Thinking Like For-Profits
Discretionary riders—unlike those who, by virtue of poverty or disability, are transit-dependent—are the ones who can make a transit agency truly successful, by removing would-be drivers from the road and reaping the marginal benefits of less congestion and pollution. Of course, “success” is hard to define for a business that serves the public and does not live or die by a bottom line. That’s not to say, though, that transit agencies can’t give marketing the same primacy that for-profit businesses do.
“The design, signage, branding, livery can’t be an afterthought,” said Aileen Carrigan, a transportation planner and co-author of the nonprofit transit advocacy group EMBARQ’s report “From Here to There: Marketing and Branding Public Transit.” She said this is especially true for new services, such as bus rapid transit. “These decisions need to be integrated into the planning and engineering process.”
Proponents of new branding efforts warn that good branding must be an integral part of an agency’s business strategy, and that agencies must be willing to pay good money for it, even if the benefits are not directly measurable. Lejeune said that when he arrived at Metro, he convinced the agency to increase its advertising annual budget from $800,000 to $3 million.
“Whether you’re running a bus or trying to sell crackers…[marketing is] always going to be one of your biggest overhead expenses,” Nordhal said.
And, like any business, transit agencies can benefit from advertising. They can also benefit from not advertising for their competition.
“The good news with public transport is that they have real estate, they have space,” said Benoit Colin, spokesperson for EMBARQ. “The irony is that they often sell space to car companies. What other industry is selling space to their direct competitor?”
This irony is indicative of just how far many transit agencies have to go as they develop branding campaigns. Every agency, branding experts say, must undergo its own process of not only self-reflection but also of understanding the region and people that they serve. A good branding campaign can run as deep as identifying the “core values” of an agency, a task far more subtle than devising timetables.
Marketing Treated as Early Step in Process
The best marketing strategies are often those that are designed in tandem with the services to which they refer. The advertising materials should not come after the timetables. In many cases, the need to create excitement and disseminate information, to both the public and the press, can take precedence over hard-core planning elements.
That approach is working at L.A. Metro, according to Lejeune. “We now find that operations calls us,” he said. “Planning brings us in early on in any big process.”
Agencies just have to be careful. Walker highlighted the newly designed bus shelters for the San Francisco Municipal Transportation Agency, praising them for being both distinctive and easily replicable. They are in ironic contrast with new shelters in Santa Monica, California, that have been derided as insubstantial; they were designed by an architecture firm with no particular expertise in transit.
“When architects and urban designers approach transit, they’re often approaching it from the outside, not from the perspective of really understanding what transit has to do,” Walker said.
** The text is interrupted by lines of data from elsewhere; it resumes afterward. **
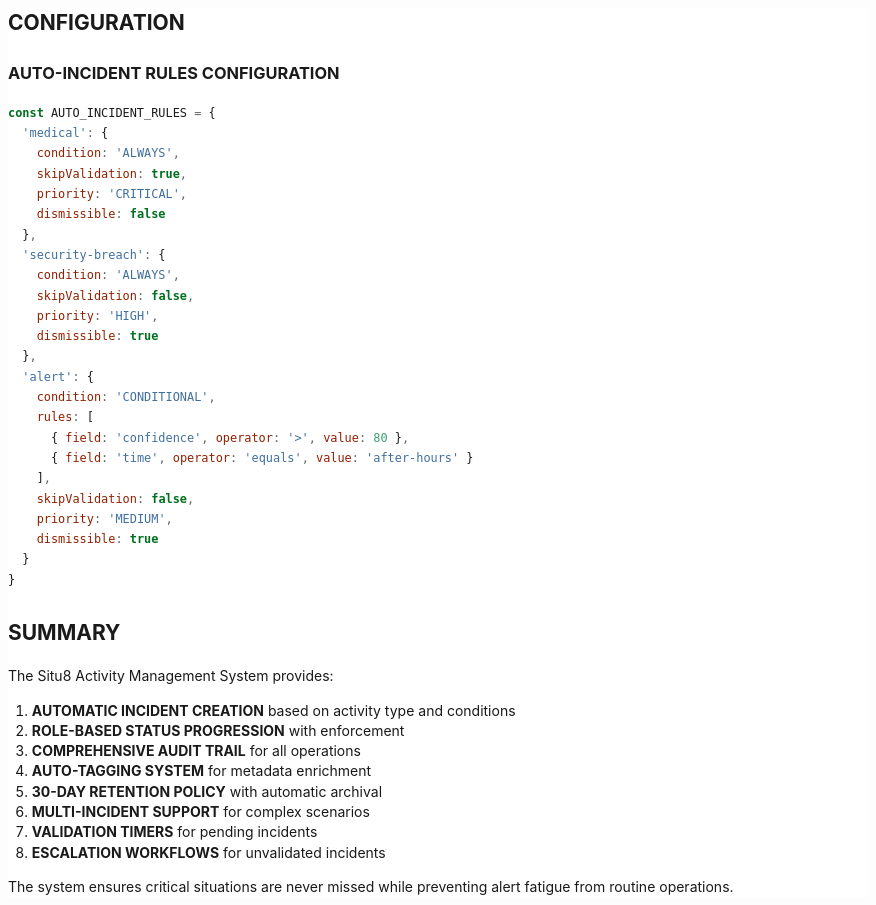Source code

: ## CONFIGURATION

### AUTO-INCIDENT RULES CONFIGURATION

```javascript
const AUTO_INCIDENT_RULES = {
  'medical': {
    condition: 'ALWAYS',
    skipValidation: true,
    priority: 'CRITICAL',
    dismissible: false
  },
  'security-breach': {
    condition: 'ALWAYS',
    skipValidation: false,
    priority: 'HIGH',
    dismissible: true
  },
  'alert': {
    condition: 'CONDITIONAL',
    rules: [
      { field: 'confidence', operator: '>', value: 80 },
      { field: 'time', operator: 'equals', value: 'after-hours' }
    ],
    skipValidation: false,
    priority: 'MEDIUM',
    dismissible: true
  }
}
```

## SUMMARY

The Situ8 Activity Management System provides:

1. **AUTOMATIC INCIDENT CREATION** based on activity type and conditions
2. **ROLE-BASED STATUS PROGRESSION** with enforcement
3. **COMPREHENSIVE AUDIT TRAIL** for all operations
4. **AUTO-TAGGING SYSTEM** for metadata enrichment
5. **30-DAY RETENTION POLICY** with automatic archival
6. **MULTI-INCIDENT SUPPORT** for complex scenarios
7. **VALIDATION TIMERS** for pending incidents
8. **ESCALATION WORKFLOWS** for unvalidated incidents

The system ensures critical situations are never missed while preventing alert fatigue from routine operations.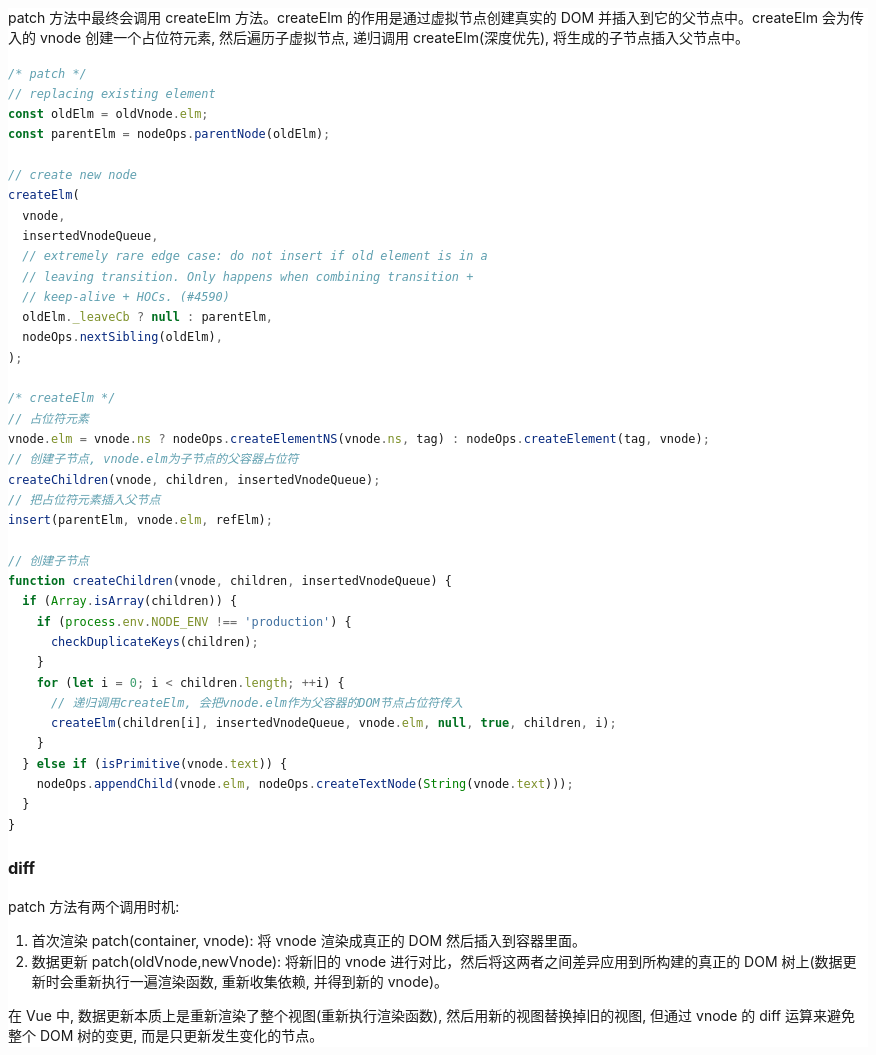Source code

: patch 方法中最终会调用 createElm 方法。createElm 的作用是通过虚拟节点创建真实的 DOM 并插入到它的父节点中。createElm 会为传入的 vnode 创建一个占位符元素, 然后遍历子虚拟节点, 递归调用 createElm(深度优先), 将生成的子节点插入父节点中。

```javascript
/* patch */
// replacing existing element
const oldElm = oldVnode.elm;
const parentElm = nodeOps.parentNode(oldElm);

// create new node
createElm(
  vnode,
  insertedVnodeQueue,
  // extremely rare edge case: do not insert if old element is in a
  // leaving transition. Only happens when combining transition +
  // keep-alive + HOCs. (#4590)
  oldElm._leaveCb ? null : parentElm,
  nodeOps.nextSibling(oldElm),
);

/* createElm */
// 占位符元素
vnode.elm = vnode.ns ? nodeOps.createElementNS(vnode.ns, tag) : nodeOps.createElement(tag, vnode);
// 创建子节点, vnode.elm为子节点的父容器占位符
createChildren(vnode, children, insertedVnodeQueue);
// 把占位符元素插入父节点
insert(parentElm, vnode.elm, refElm);

// 创建子节点
function createChildren(vnode, children, insertedVnodeQueue) {
  if (Array.isArray(children)) {
    if (process.env.NODE_ENV !== 'production') {
      checkDuplicateKeys(children);
    }
    for (let i = 0; i < children.length; ++i) {
      // 递归调用createElm, 会把vnode.elm作为父容器的DOM节点占位符传入
      createElm(children[i], insertedVnodeQueue, vnode.elm, null, true, children, i);
    }
  } else if (isPrimitive(vnode.text)) {
    nodeOps.appendChild(vnode.elm, nodeOps.createTextNode(String(vnode.text)));
  }
}
```

### diff

patch 方法有两个调用时机:

1. 首次渲染 patch(container, vnode): 将 vnode 渲染成真正的 DOM 然后插入到容器里面。
2. 数据更新 patch(oldVnode,newVnode): 将新旧的 vnode 进行对比，然后将这两者之间差异应用到所构建的真正的 DOM 树上(数据更新时会重新执行一遍渲染函数, 重新收集依赖, 并得到新的 vnode)。

在 Vue 中, 数据更新本质上是重新渲染了整个视图(重新执行渲染函数), 然后用新的视图替换掉旧的视图, 但通过 vnode 的 diff 运算来避免整个 DOM 树的变更, 而是只更新发生变化的节点。
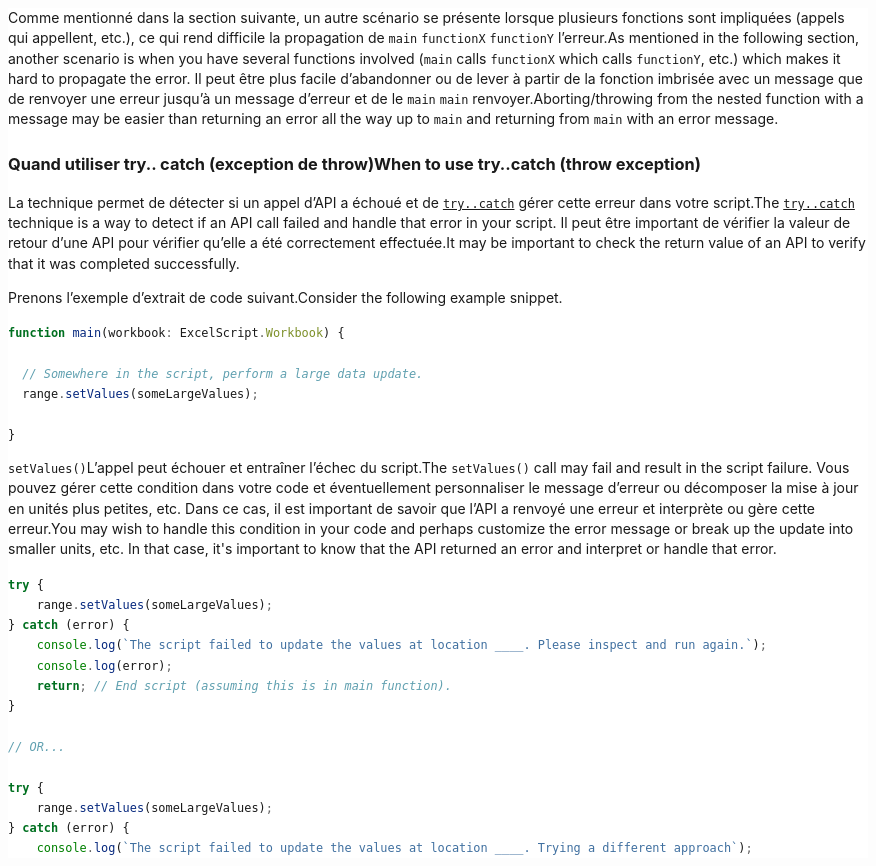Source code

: <span data-ttu-id="6cff1-389">Comme mentionné dans la section suivante, un autre scénario se présente lorsque plusieurs fonctions sont impliquées (appels qui appellent, etc.), ce qui rend difficile la propagation de `main` `functionX` `functionY` l’erreur.</span><span class="sxs-lookup"><span data-stu-id="6cff1-389">As mentioned in the following section, another scenario is when you have several functions involved (`main` calls `functionX` which calls `functionY`, etc.) which makes it hard to propagate the error.</span></span> <span data-ttu-id="6cff1-390">Il peut être plus facile d’abandonner ou de lever à partir de la fonction imbrisée avec un message que de renvoyer une erreur jusqu’à un message d’erreur et de le `main` `main` renvoyer.</span><span class="sxs-lookup"><span data-stu-id="6cff1-390">Aborting/throwing from the nested function with a message may be easier than returning an error all the way up to `main` and returning from `main` with an error message.</span></span>

### <a name="when-to-use-trycatch-throw-exception"></a><span data-ttu-id="6cff1-391">Quand utiliser try.. catch (exception de throw)</span><span class="sxs-lookup"><span data-stu-id="6cff1-391">When to use try..catch (throw exception)</span></span>

<span data-ttu-id="6cff1-392">La technique permet de détecter si un appel d’API a échoué et de [`try..catch`](https://developer.mozilla.org/docs/Web/JavaScript/Reference/Statements/try...catch) gérer cette erreur dans votre script.</span><span class="sxs-lookup"><span data-stu-id="6cff1-392">The [`try..catch`](https://developer.mozilla.org/docs/Web/JavaScript/Reference/Statements/try...catch) technique is a way to detect if an API call failed and handle that error in your script.</span></span> <span data-ttu-id="6cff1-393">Il peut être important de vérifier la valeur de retour d’une API pour vérifier qu’elle a été correctement effectuée.</span><span class="sxs-lookup"><span data-stu-id="6cff1-393">It may be important to check the return value of an API to verify that it was completed successfully.</span></span>

<span data-ttu-id="6cff1-394">Prenons l’exemple d’extrait de code suivant.</span><span class="sxs-lookup"><span data-stu-id="6cff1-394">Consider the following example snippet.</span></span>

```TypeScript
function main(workbook: ExcelScript.Workbook) {

  // Somewhere in the script, perform a large data update.
  range.setValues(someLargeValues);

}
```

<span data-ttu-id="6cff1-395">`setValues()`L’appel peut échouer et entraîner l’échec du script.</span><span class="sxs-lookup"><span data-stu-id="6cff1-395">The `setValues()` call may fail and result in the script failure.</span></span> <span data-ttu-id="6cff1-396">Vous pouvez gérer cette condition dans votre code et éventuellement personnaliser le message d’erreur ou décomposer la mise à jour en unités plus petites, etc. Dans ce cas, il est important de savoir que l’API a renvoyé une erreur et interprète ou gère cette erreur.</span><span class="sxs-lookup"><span data-stu-id="6cff1-396">You may wish to handle this condition in your code and perhaps customize the error message or break up the update into smaller units, etc. In that case, it's important to know that the API returned an error and interpret or handle that error.</span></span>

```TypeScript
try {
    range.setValues(someLargeValues);
} catch (error) {
    console.log(`The script failed to update the values at location ____. Please inspect and run again.`);
    console.log(error);
    return; // End script (assuming this is in main function).
}

// OR...

try {
    range.setValues(someLargeValues);
} catch (error) {
    console.log(`The script failed to update the values at location ____. Trying a different approach`);
```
No matter how many smiling faces board the Silver Line or sit under San Francisco’s shelters, American public transit still has a long way to go before it surpasses its all-time high of 23.4 million boardings in 1947. That may seem like a tall order. Then again, the transit promoters of 1947 didn’t have smartphones and viral videos to help them do their job.
Josh Stephens is a freelance writer based in Los Angeles.